I don’t know what I was thinking when
I read “Ode, Intimations of Immortality”
to my infant daughter as she lay on
the living room carpet one evening,
the two of us alone the first time. She was
in my care, her know-nothing, bewildered
father—how would we pass the time?
These were the days before she could roll
and crawl away from my trying to speak
some truth, longing to give her the vowel-rich
sound of wisdom, to show how we move
through moment after moment of celestial
light. When I think of my humiliations—
a long list growing longer—there is no
escaping them. They are quicksand. Struggle
only prolongs the inevitable. Did she appear
attentive, bathed in the majesty of words,
her DNA altered, the synapses of her miraculous
mind stitched to words she wouldn’t recall
even if the heavens were to one day open up,
proving, for all to see, that they are not bare?

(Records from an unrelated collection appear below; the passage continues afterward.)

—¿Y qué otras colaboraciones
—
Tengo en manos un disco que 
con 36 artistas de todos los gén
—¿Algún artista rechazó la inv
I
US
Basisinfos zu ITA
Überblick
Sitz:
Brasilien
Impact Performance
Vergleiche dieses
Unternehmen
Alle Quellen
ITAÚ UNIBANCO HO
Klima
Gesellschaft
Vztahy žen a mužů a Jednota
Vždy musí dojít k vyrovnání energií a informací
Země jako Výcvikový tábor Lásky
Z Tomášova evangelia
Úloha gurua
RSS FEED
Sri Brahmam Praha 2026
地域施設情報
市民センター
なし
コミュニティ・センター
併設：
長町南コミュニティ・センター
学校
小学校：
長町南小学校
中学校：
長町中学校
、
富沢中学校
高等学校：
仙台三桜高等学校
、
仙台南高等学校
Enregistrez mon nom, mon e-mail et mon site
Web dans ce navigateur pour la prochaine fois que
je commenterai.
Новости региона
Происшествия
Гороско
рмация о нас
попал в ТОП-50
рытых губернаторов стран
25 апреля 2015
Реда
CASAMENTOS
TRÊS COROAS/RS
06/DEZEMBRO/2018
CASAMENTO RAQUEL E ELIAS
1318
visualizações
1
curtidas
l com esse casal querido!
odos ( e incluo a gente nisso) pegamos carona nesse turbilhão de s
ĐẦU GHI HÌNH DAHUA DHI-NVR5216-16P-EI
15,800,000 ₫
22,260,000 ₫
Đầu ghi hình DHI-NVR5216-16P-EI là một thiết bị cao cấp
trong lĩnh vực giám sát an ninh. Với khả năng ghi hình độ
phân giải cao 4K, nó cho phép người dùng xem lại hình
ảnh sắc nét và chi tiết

It’s a small detail, but a window was raised
to let cool wind wash over us, furthering what
I hoped would be the moment’s magnitude.
Possibly, the birds of the poem merged with
the birds in the dogwoods, for in poems
there are liberties to take, fictions to fashion,
tones to try on to hear how far they might
reach. Someone told me once that from alpha
to omega, from morning till night, I live
inside a poem ever expanding and have to
figure out how to fit the daily mundanities
into my existence. A poet, I think, is always
writing letters to death. There is the question
of how we behold the light surrounding us.
Maybe the soul’s immensity weighs in on us.
Or maybe it gives us a way to be weightless,
to sense that we are floating along an arc
we cannot see but know is forever present
in the way that, glimpsing pollen’s dance
above a field, a part of us has already joined
and is now bound elsewhere, seeding the earth.